Even in relatively upscale areas in Damascus, the city least affected by the war, electricity is available for just three hours at a time. Power cuts last much longer in the countryside and in other cities.

The cost of a kilo of meat has risen to 25,000 lira, equal to half the average monthly wage, while the cost of chicken, eggs, fruit and vegetable has soared due to the plummeting currency—the lira trades at 4,000 to the dollar compared to 50 in 2010—high transport costs, and rampant profiteering.

Our reader concluded, “While everything is available in Damascus for those who have money, the poor and those on low incomes, more than 75 percent of the population, suffer terribly.”

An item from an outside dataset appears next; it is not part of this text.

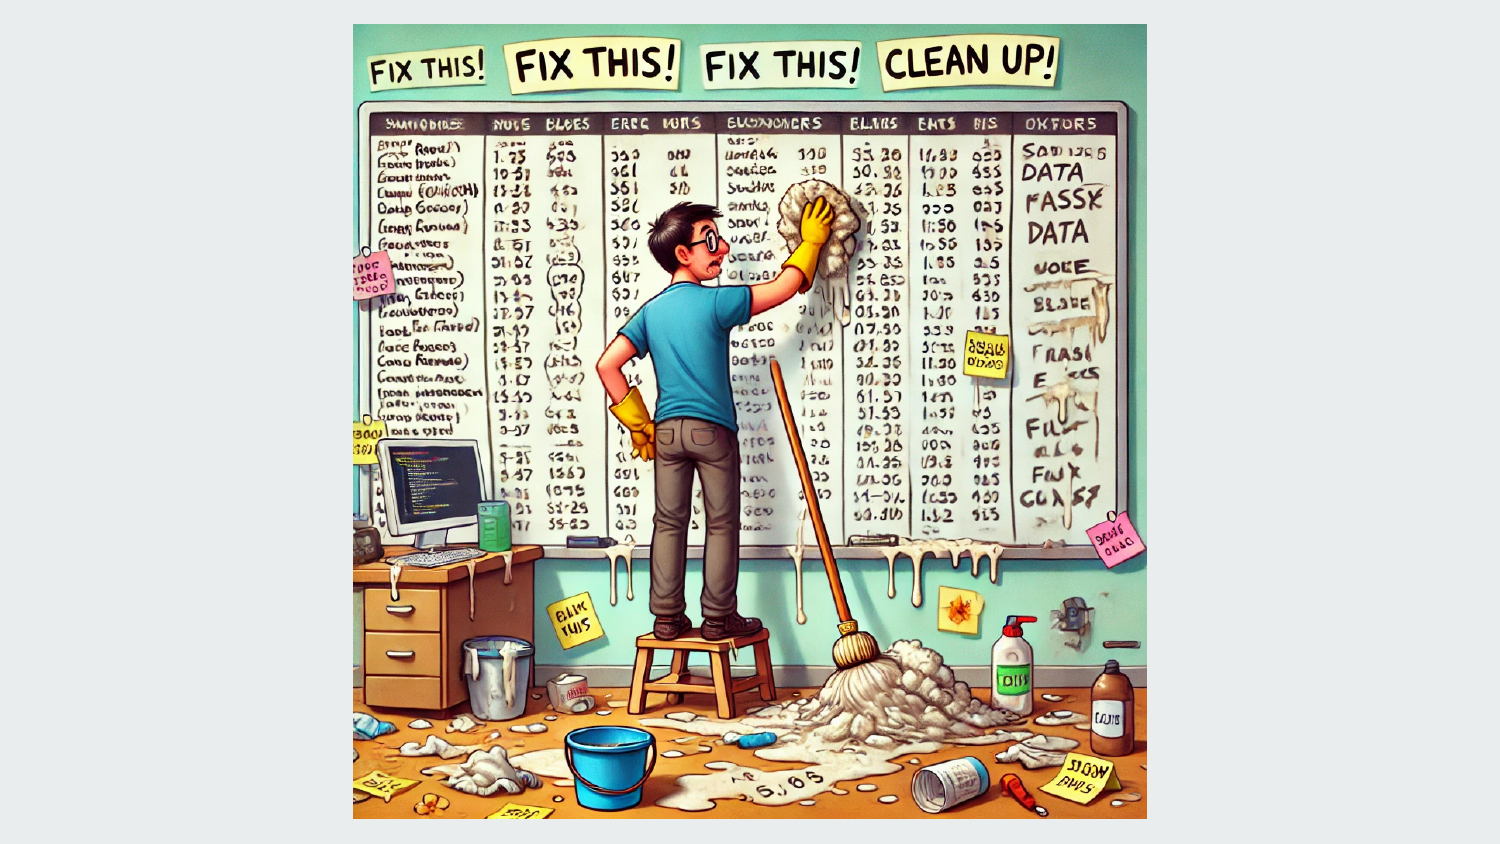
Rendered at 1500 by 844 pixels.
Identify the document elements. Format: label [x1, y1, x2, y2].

picture [352, 24, 1148, 819]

The authorities have officially recorded around 16,000 COVID-19 cases and more than 1,000 deaths. Figures are widely assumed to be a gross underestimate with President Bashas al-Assad and his wife both testing positive recently.

According to the International Rescue Committee, only 64 percent of hospitals and 52 percent of primary health care centres are functioning, while 70 percent of healthcare workers are believed to have fled the country as healthcare facilities became targets for the rival militias. Some 84 percent of healthcare workers reported that attacks on health care directly affected them, their team or their patients, while 81 percent know of patients or colleagues who were killed in attacks.

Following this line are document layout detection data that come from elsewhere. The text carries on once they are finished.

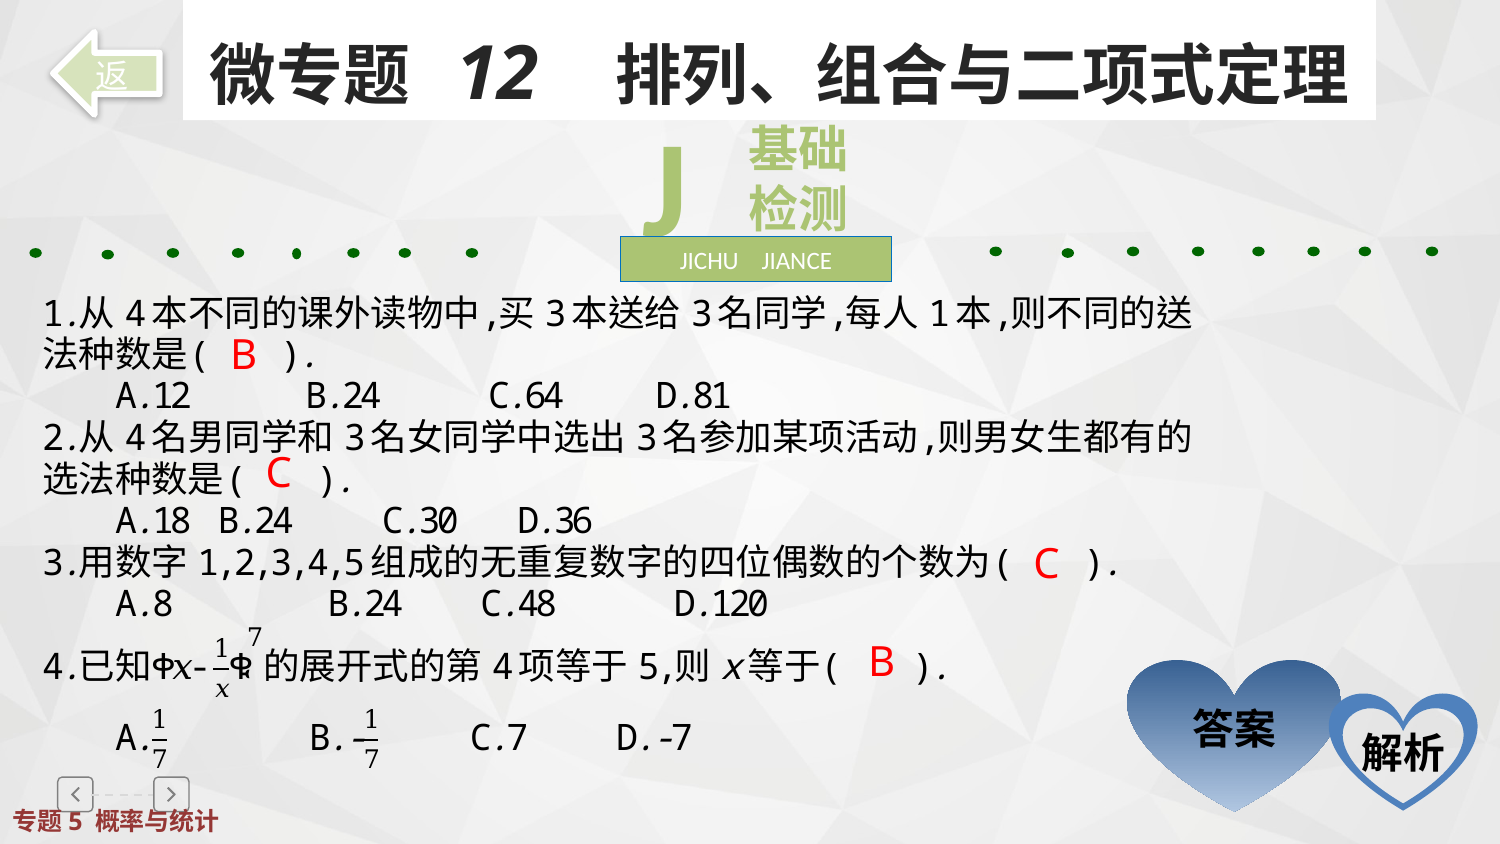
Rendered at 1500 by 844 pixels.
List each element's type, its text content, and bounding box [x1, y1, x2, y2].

text_box 答案 [1186, 657, 1343, 814]
text_box 返 [49, 29, 163, 89]
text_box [29, 90, 1439, 283]
text_box 解析 [1326, 691, 1480, 813]
text_box 微专题 12 排列、组合与二项式定理 [181, 0, 1378, 89]
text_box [41, 292, 1216, 777]
picture [0, 0, 1500, 844]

One in four health professionals witnessed attacks that left facilities beyond repair, with many setting up alternatives in places such as caves, private homes and underground cellars. The situation has been compounded by US sanctions preventing medical supplies and equipment reaching the country. All this has left 12 million Syrians in need of health assistance. Around one third require routine reproductive, maternal, neonatal and child health services.

Guterres, and almost all the western media and analysts, blamed the country’s economic collapse on a combination of “conflict, corruption, sanctions and the COVID-19 pandemic.” This is a flat out lie.

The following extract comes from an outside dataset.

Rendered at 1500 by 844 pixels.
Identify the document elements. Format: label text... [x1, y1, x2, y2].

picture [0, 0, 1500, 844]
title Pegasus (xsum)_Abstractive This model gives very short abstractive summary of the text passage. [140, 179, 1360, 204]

The proxy war in Syria was bound up with decades of military and covert operations, sanctions and other economic measures by the US and its allies in the resource-rich Middle East that have devastated not just Syria, but Afghanistan, Iraq, Libya and Yemen, as well as Iran and Lebanon.

The US-orchestrated intervention was in large part driven by Washington’s efforts to isolate Iran, Syria’s chief ally in the region, and cut it off from its ally Hezbollah, the bourgeois clerical group in Lebanon. It came amid the discovery of significant offshore oil and gas reserves in the Eastern Mediterranean, including in Syria and Lebanon’s territorial waters.

Even as Assad, with the help of Russia, Iran and Hezbollah fighters from Lebanon, regained control of most of the country, the situation did not improve. The Trump administration sought to ramp up the economic pressure on Damascus by implementing economic sanctions against Syria. This drastically increased the demand for dollars, led to a massive rise in the cost of living and prevented any aid to help with the country’s reconstruction.

The incoming Biden administration has already signaled, with its launching last month of airstrikes against Syria in violation of international and its own domestic law, that it is intent on escalating the provocative and militaristic policies pursued by its predecessor in Syria, the Middle East and internationally.

The US strikes follow the revelation that Israel has not only conducted hundreds if not thousands of airstrikes on Iranian and pro-Iranian militias and Hezbollah in Syria, and more recently similar attacks in Iraq, but also—according to the Wall Street Journal  attacked 12 ships on their way to Syria with Iranian oil and possibly also with Iranian weapons.